#### Aim of the task
Below this sentence is a listing; return exactly its lines from the one with "fruit basket: present" to the one with "pepper shaker: present", both kept, and nothing more.

#### Records shown
○ ○ ○ ○
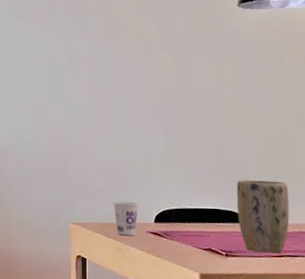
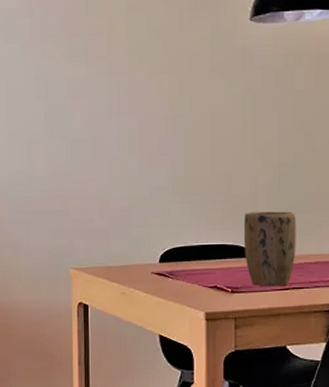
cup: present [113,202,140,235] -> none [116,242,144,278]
○ ○ ○ ○
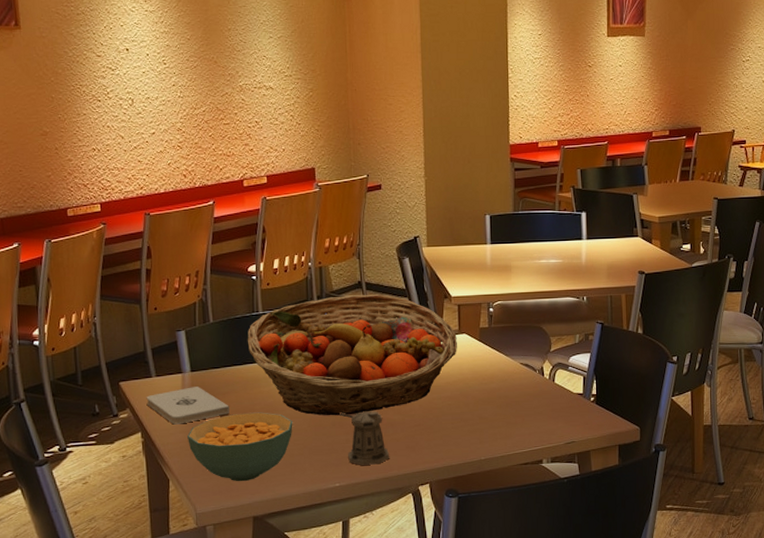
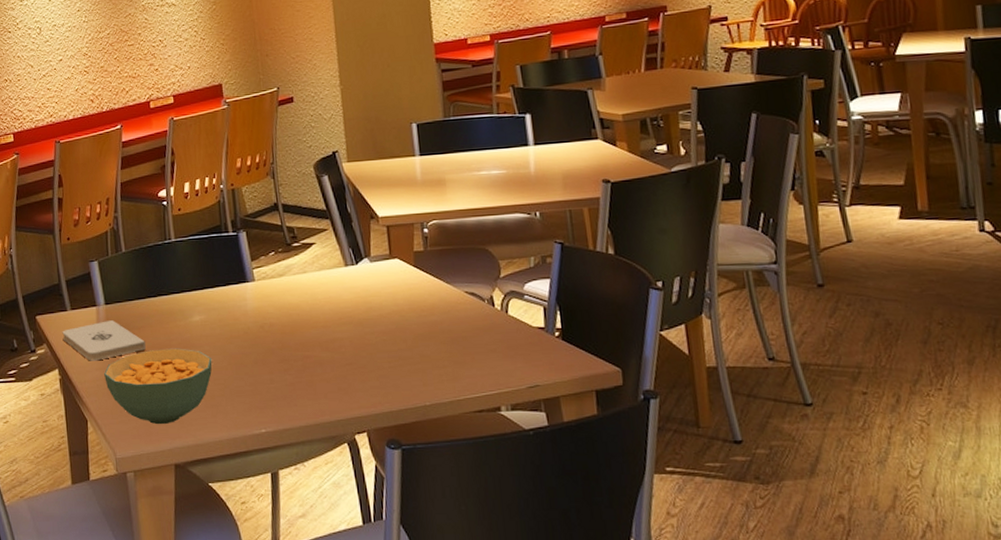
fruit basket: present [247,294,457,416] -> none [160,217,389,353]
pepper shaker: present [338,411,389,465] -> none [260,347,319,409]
○ ○ ○ ○
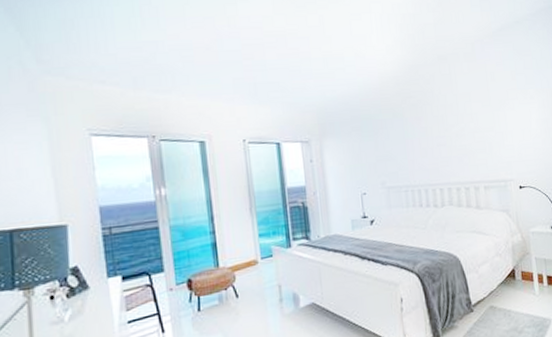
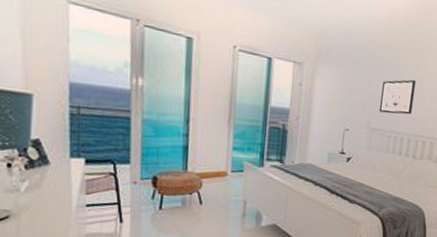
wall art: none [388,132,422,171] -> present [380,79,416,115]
○ ○ ○ ○
#### Reply
fruit basket: present [247,294,457,416] -> none [160,217,389,353]
pepper shaker: present [338,411,389,465] -> none [260,347,319,409]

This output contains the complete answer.